The Peterborough Examiner

Digital patient records

HEALTH: $53M project over 10 years at PRHC

- ROB MCCORMICK Examiner Staff Writer rob.mccormick@sunmedia.ca

Calling it “a great day for patient care,” the chairman of the Peterborou­gh Regional Health Centre board of directors announced Thursday a 10-year plan to spend $53 million on informatio­n technology that will centralize data and allow hospital staff and clinicians to spend more time at patients’ bedsides.

The investment “crosses all programs and services at PRHC,” Gary Lounsbury told staff assembled in the hospital’s cafeteria for the announceme­nt.

“We are making the single largest investment in our people and operations since the new hospital was built” five years ago, he said.

“This informatio­n technology and informatio­n management investment will help bring the physicians, nurses and healthcare profession­als back to the bedside,” Lounsbury said.

“It will put the tools of the 21st century in their hands to ensure they have access to comprehens­ive, electronic patient records where the care is being provided. It will also provide our healthcare team with instant access to the latest informatio­n on best practices in the care of our patients.”

The new system will give medical profession­als “the tools to work smarter, not harder, and to help us attract the best and brightest to our facility,” he said.

PRHC lags far behind other hospitals in its IT investment, said president and CEO Ken Tremblay.

“We are in a competitiv­e environmen­t,” he said, “and we compare ourselves to hospitals of similar size that are basically years ahead of us on this journey. While we were building this new hospital, they were spending money on IT, and now it’s time to catch up.”

As measured by the Health Informatio­n Management Society, the level of hospitals’ IT sophistica­tion is measured in seven stages, with the seventh representi­ng a paperless electronic patient records system, said Nancy Martin-Ronson, PRHC’s chief nursing executive and informatio­n officer, who studied the hospital’s existing system.

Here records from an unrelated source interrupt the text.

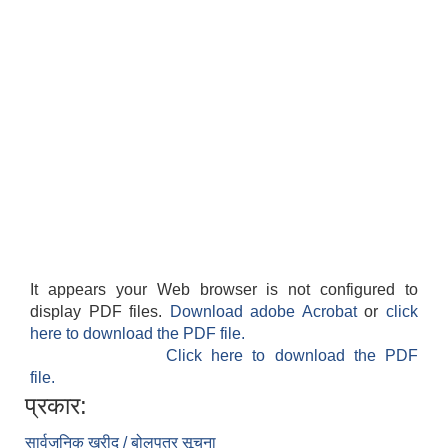
It appears your Web browser is not configured to
display PDF files.
Download adobe Acrobat
or
click
here to download the PDF file.
Click here to download the PDF
file.
प्रकार:
सार्वजनिक खरीद / बोलपत्र सूचना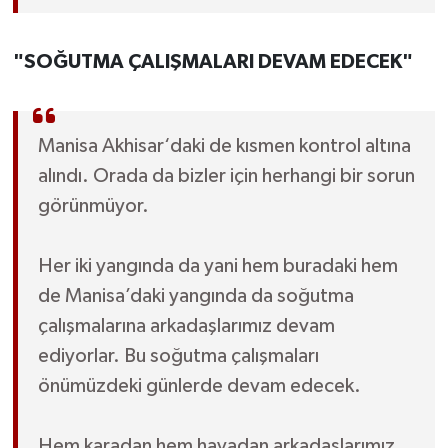
"SOĞUTMA ÇALIŞMALARI DEVAM EDECEK"
Manisa Akhisar‘daki de kısmen kontrol altına
alındı. Orada da bizler için herhangi bir sorun
görünmüyor.
Her iki yangında da yani hem buradaki hem
de Manisa’daki yangında da soğutma
çalışmalarına arkadaşlarımız devam
ediyorlar. Bu soğutma çalışmaları
önümüzdeki günlerde devam edecek.
Hem karadan hem havadan arkadaşlarımız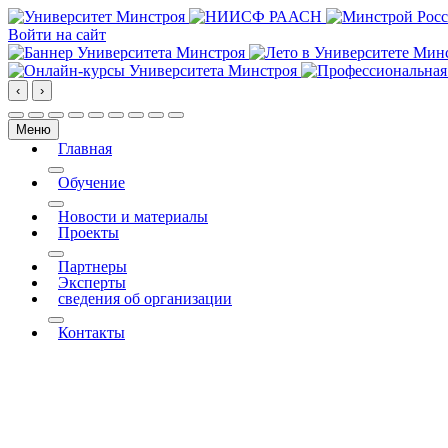
Войти на сайт
‹
›
Меню
Главная
More about: Главная
Обучение
More about: Обучение
Новости и материалы
Проекты
More about: Проекты
Партнеры
Эксперты
сведения об организации
More about: сведения об организации
Контакты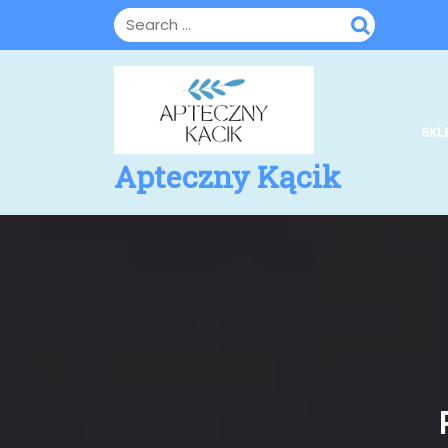
Skip
to
content
SKL
Apteczny Kącik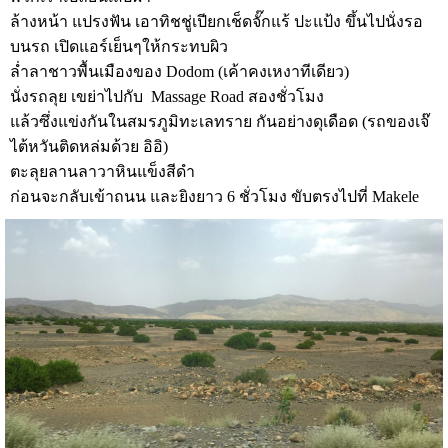
ล้างหน้า แปรงฟัน เอาทิชชู่เปียกเช็ดจั๊กแร้ ปะแป้ง ขึ้นไปนั่งรอ
บนรถ เปิดแอร์เย็นๆให้กระทบผิว
ล่ำลาชาวพื้นเมืองของ Dodom (เค้าคงเหงาทีเดียว)
นั่งรถลุย เขย่าไปกับ Massage Road สองชั่วโมง
แล้วซึ่งแข่งกันในสมรภูมิทะเลทราย กันอย่างดุเดือด (รถของเจ๊
ไต้หวันติดหล่มด้วย อิอิ)
ตะลุยลานลาวาหินแข็งสีดำ
ก่อนจะกลับเข้าถนน และยิงยาว 6 ชั่วโมง ขับตรงไปที่ Makele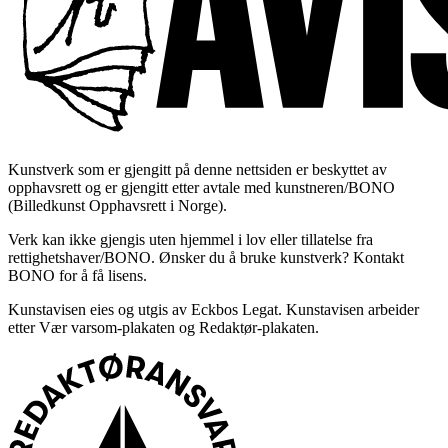
Kunstverk som er gjengitt på denne nettsiden er beskyttet av
opphavsrett og er gjengitt etter avtale med kunstneren/BONO
(Billedkunst Opphavsrett i Norge).
Verk kan ikke gjengis uten hjemmel i lov eller tillatelse fra
rettighetshaver/BONO. Ønsker du å bruke kunstverk? Kontakt
BONO for å få lisens.
Kunstavisen eies og utgis av Eckbos Legat. Kunstavisen arbeider
etter Vær varsom-plakaten og Redaktør-plakaten.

“We are currently at Stage 2,” she said. “When I watched physicians and other clinicians, they’d have to reach into their pockets for spare scraps of paper. They didn’t have a comprehens­ive view of patients. So it really wasn’t working. You would have to look for the green binder to find out about patients’ medication­s and another source for other informatio­n. There were about five different places you would have to look to find any overall view of the patient, and only one of them was a computer.”

Martin-Ronson said the hospital is aiming to be at Stage 6 by 2019.

“Our lack of technology has been seen as a huge barrier,” she said. “So by 2019 we will deliver an improved patient experience and improved patient safety and quality.”

Lounsbury said now is the right time for the investment.

“This is something we know we have slipped behind in over the years,” he said, “because our attention has been on getting our fiscal house in order, but now we have things settled down. We have balanced budgets, so now we can go ahead and start to invest in the future.”

PRHC was unable to invest in IT when the new hospital was built, Lounsbury said, “because we were under pressure from the (Ministry of Health) to hold the line on many things. We did invest in a lot of new clinical equipment, but we didn’t have the money for an overall ITbased patient records system. We couldn’t afford it.”